*** SOURCE MATERIAL ***

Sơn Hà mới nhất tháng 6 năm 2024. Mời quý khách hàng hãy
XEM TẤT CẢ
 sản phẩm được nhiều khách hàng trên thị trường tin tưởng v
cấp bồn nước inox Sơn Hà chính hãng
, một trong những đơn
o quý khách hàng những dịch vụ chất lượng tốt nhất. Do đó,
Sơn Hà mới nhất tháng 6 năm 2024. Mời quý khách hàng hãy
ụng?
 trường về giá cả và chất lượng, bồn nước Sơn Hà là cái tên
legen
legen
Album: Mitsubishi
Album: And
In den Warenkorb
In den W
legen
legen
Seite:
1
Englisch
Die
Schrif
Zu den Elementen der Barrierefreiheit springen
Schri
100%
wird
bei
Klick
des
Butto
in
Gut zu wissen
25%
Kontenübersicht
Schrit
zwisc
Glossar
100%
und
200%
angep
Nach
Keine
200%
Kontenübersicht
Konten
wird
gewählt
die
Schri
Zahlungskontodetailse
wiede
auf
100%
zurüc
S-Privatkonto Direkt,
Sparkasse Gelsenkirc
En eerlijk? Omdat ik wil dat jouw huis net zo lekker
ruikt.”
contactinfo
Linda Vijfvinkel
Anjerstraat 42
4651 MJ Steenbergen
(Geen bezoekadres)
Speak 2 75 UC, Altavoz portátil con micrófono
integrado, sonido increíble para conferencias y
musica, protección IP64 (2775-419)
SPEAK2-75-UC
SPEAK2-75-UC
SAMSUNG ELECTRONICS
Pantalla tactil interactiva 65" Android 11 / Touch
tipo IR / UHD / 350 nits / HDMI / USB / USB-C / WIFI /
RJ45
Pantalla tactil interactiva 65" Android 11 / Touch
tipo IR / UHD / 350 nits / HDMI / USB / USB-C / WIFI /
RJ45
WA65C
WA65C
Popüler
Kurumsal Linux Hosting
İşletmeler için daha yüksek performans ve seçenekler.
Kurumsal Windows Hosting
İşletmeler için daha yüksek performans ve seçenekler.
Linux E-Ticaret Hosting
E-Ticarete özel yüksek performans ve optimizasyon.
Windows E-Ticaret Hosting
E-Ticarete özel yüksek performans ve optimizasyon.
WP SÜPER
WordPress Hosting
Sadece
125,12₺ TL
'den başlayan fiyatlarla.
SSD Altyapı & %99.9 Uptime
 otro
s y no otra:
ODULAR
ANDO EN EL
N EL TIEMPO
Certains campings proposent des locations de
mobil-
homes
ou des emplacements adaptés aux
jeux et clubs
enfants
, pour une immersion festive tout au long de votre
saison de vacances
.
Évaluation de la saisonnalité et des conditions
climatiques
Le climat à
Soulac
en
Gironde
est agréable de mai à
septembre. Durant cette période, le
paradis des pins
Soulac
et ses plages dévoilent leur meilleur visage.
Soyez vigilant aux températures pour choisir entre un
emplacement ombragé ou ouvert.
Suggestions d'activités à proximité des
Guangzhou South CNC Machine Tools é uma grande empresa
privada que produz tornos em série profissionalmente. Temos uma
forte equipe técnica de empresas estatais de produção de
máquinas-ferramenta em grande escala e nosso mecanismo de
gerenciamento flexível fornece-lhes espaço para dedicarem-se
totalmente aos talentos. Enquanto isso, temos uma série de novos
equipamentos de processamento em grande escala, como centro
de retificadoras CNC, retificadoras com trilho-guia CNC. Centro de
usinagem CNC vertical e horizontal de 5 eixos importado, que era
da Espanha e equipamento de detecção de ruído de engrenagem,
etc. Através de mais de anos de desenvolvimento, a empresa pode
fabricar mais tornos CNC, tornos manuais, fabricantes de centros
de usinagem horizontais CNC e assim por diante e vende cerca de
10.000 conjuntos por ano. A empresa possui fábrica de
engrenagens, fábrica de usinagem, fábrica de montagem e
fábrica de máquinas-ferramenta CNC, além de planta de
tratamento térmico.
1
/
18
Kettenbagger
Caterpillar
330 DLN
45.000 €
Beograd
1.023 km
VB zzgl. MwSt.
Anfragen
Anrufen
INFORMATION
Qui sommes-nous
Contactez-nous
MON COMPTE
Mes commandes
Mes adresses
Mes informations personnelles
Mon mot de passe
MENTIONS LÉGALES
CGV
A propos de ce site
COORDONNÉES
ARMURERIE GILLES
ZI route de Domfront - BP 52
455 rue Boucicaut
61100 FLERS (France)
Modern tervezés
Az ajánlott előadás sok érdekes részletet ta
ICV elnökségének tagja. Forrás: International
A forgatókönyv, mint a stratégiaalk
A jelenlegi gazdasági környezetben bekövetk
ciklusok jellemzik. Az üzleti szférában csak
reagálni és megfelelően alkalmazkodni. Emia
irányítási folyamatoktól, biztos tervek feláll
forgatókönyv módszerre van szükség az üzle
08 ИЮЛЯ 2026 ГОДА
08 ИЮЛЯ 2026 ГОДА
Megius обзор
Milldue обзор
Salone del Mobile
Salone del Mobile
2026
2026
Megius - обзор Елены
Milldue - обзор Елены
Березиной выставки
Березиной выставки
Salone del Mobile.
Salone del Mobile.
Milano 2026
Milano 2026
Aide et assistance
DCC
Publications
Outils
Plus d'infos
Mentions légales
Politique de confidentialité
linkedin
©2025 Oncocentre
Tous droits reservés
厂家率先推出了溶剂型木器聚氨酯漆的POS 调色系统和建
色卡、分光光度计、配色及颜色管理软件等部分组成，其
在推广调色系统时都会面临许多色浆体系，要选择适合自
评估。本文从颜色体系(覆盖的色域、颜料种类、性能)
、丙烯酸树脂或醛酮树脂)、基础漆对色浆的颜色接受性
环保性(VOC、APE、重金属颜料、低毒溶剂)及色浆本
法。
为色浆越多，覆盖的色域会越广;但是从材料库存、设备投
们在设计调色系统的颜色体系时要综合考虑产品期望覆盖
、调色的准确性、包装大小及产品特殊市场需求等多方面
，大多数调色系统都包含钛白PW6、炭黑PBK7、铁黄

*** End of SOURCE MATERIAL ***

_TASK DETAILS_
Could you render every line of text in the items above as a numbered list, leaving out any blank lines?

_COMPLETED EXERCISE_
1. Sơn Hà mới nhất tháng 6 năm 2024. Mời quý khách hàng hãy
2. XEM TẤT CẢ
3.  sản phẩm được nhiều khách hàng trên thị trường tin tưởng v
4. cấp bồn nước inox Sơn Hà chính hãng
5. , một trong những đơn
6. o quý khách hàng những dịch vụ chất lượng tốt nhất. Do đó,
7. Sơn Hà mới nhất tháng 6 năm 2024. Mời quý khách hàng hãy
8. ụng?
9.  trường về giá cả và chất lượng, bồn nước Sơn Hà là cái tên
10. legen
11. legen
12. Album: Mitsubishi
13. Album: And
14. In den Warenkorb
15. In den W
16. legen
17. legen
18. Seite:
19. 1
20. Englisch
21. Die
22. Schrif
23. Zu den Elementen der Barrierefreiheit springen
24. Schri
25. 100%
26. wird
27. bei
28. Klick
29. des
30. Butto
31. in
32. Gut zu wissen
33. 25%
34. Kontenübersicht
35. Schrit
36. zwisc
37. Glossar
38. 100%
39. und
40. 200%
41. angep
42. Nach
43. Keine
44. 200%
45. Kontenübersicht
46. Konten
47. wird
48. gewählt
49. die
50. Schri
51. Zahlungskontodetailse
52. wiede
53. auf
54. 100%
55. zurüc
56. S-Privatkonto Direkt,
57. Sparkasse Gelsenkirc
58. En eerlijk? Omdat ik wil dat jouw huis net zo lekker
59. ruikt.”
60. contactinfo
61. Linda Vijfvinkel
62. Anjerstraat 42
63. 4651 MJ Steenbergen
64. (Geen bezoekadres)
65. Speak 2 75 UC, Altavoz portátil con micrófono
66. integrado, sonido increíble para conferencias y
67. musica, protección IP64 (2775-419)
68. SPEAK2-75-UC
69. SPEAK2-75-UC
70. SAMSUNG ELECTRONICS
71. Pantalla tactil interactiva 65" Android 11 / Touch
72. tipo IR / UHD / 350 nits / HDMI / USB / USB-C / WIFI /
73. RJ45
74. Pantalla tactil interactiva 65" Android 11 / Touch
75. tipo IR / UHD / 350 nits / HDMI / USB / USB-C / WIFI /
76. RJ45
77. WA65C
78. WA65C
79. Popüler
80. Kurumsal Linux Hosting
81. İşletmeler için daha yüksek performans ve seçenekler.
82. Kurumsal Windows Hosting
83. İşletmeler için daha yüksek performans ve seçenekler.
84. Linux E-Ticaret Hosting
85. E-Ticarete özel yüksek performans ve optimizasyon.
86. Windows E-Ticaret Hosting
87. E-Ticarete özel yüksek performans ve optimizasyon.
88. WP SÜPER
89. WordPress Hosting
90. Sadece
91. 125,12₺ TL
92. 'den başlayan fiyatlarla.
93. SSD Altyapı & %99.9 Uptime
94.  otro
95. s y no otra:
96. ODULAR
97. ANDO EN EL
98. N EL TIEMPO
99. Certains campings proposent des locations de
100. mobil-
101. homes
102. ou des emplacements adaptés aux
103. jeux et clubs
104. enfants
105. , pour une immersion festive tout au long de votre
106. saison de vacances
107. .
108. Évaluation de la saisonnalité et des conditions
109. climatiques
110. Le climat à
111. Soulac
112. en
113. Gironde
114. est agréable de mai à
115. septembre. Durant cette période, le
116. paradis des pins
117. Soulac
118. et ses plages dévoilent leur meilleur visage.
119. Soyez vigilant aux températures pour choisir entre un
120. emplacement ombragé ou ouvert.
121. Suggestions d'activités à proximité des
122. Guangzhou South CNC Machine Tools é uma grande empresa
123. privada que produz tornos em série profissionalmente. Temos uma
124. forte equipe técnica de empresas estatais de produção de
125. máquinas-ferramenta em grande escala e nosso mecanismo de
126. gerenciamento flexível fornece-lhes espaço para dedicarem-se
127. totalmente aos talentos. Enquanto isso, temos uma série de novos
128. equipamentos de processamento em grande escala, como centro
129. de retificadoras CNC, retificadoras com trilho-guia CNC. Centro de
130. usinagem CNC vertical e horizontal de 5 eixos importado, que era
131. da Espanha e equipamento de detecção de ruído de engrenagem,
132. etc. Através de mais de anos de desenvolvimento, a empresa pode
133. fabricar mais tornos CNC, tornos manuais, fabricantes de centros
134. de usinagem horizontais CNC e assim por diante e vende cerca de
135. 10.000 conjuntos por ano. A empresa possui fábrica de
136. engrenagens, fábrica de usinagem, fábrica de montagem e
137. fábrica de máquinas-ferramenta CNC, além de planta de
138. tratamento térmico.
139. 1
140. /
141. 18
142. Kettenbagger
143. Caterpillar
144. 330 DLN
145. 45.000 €
146. Beograd
147. 1.023 km
148. VB zzgl. MwSt.
149. Anfragen
150. Anrufen
151. INFORMATION
152. Qui sommes-nous
153. Contactez-nous
154. MON COMPTE
155. Mes commandes
156. Mes adresses
157. Mes informations personnelles
158. Mon mot de passe
159. MENTIONS LÉGALES
160. CGV
161. A propos de ce site
162. COORDONNÉES
163. ARMURERIE GILLES
164. ZI route de Domfront - BP 52
165. 455 rue Boucicaut
166. 61100 FLERS (France)
167. Modern tervezés
168. Az ajánlott előadás sok érdekes részletet ta
169. ICV elnökségének tagja. Forrás: International
170. A forgatókönyv, mint a stratégiaalk
171. A jelenlegi gazdasági környezetben bekövetk
172. ciklusok jellemzik. Az üzleti szférában csak
173. reagálni és megfelelően alkalmazkodni. Emia
174. irányítási folyamatoktól, biztos tervek feláll
175. forgatókönyv módszerre van szükség az üzle
176. 08 ИЮЛЯ 2026 ГОДА
177. 08 ИЮЛЯ 2026 ГОДА
178. Megius обзор
179. Milldue обзор
180. Salone del Mobile
181. Salone del Mobile
182. 2026
183. 2026
184. Megius - обзор Елены
185. Milldue - обзор Елены
186. Березиной выставки
187. Березиной выставки
188. Salone del Mobile.
189. Salone del Mobile.
190. Milano 2026
191. Milano 2026
192. Aide et assistance
193. DCC
194. Publications
195. Outils
196. Plus d'infos
197. Mentions légales
198. Politique de confidentialité
199. linkedin
200. ©2025 Oncocentre
201. Tous droits reservés
202. 厂家率先推出了溶剂型木器聚氨酯漆的POS 调色系统和建
203. 色卡、分光光度计、配色及颜色管理软件等部分组成，其
204. 在推广调色系统时都会面临许多色浆体系，要选择适合自
205. 评估。本文从颜色体系(覆盖的色域、颜料种类、性能)
206. 、丙烯酸树脂或醛酮树脂)、基础漆对色浆的颜色接受性
207. 环保性(VOC、APE、重金属颜料、低毒溶剂)及色浆本
208. 法。
209. 为色浆越多，覆盖的色域会越广;但是从材料库存、设备投
210. 们在设计调色系统的颜色体系时要综合考虑产品期望覆盖
211. 、调色的准确性、包装大小及产品特殊市场需求等多方面
212. ，大多数调色系统都包含钛白PW6、炭黑PBK7、铁黄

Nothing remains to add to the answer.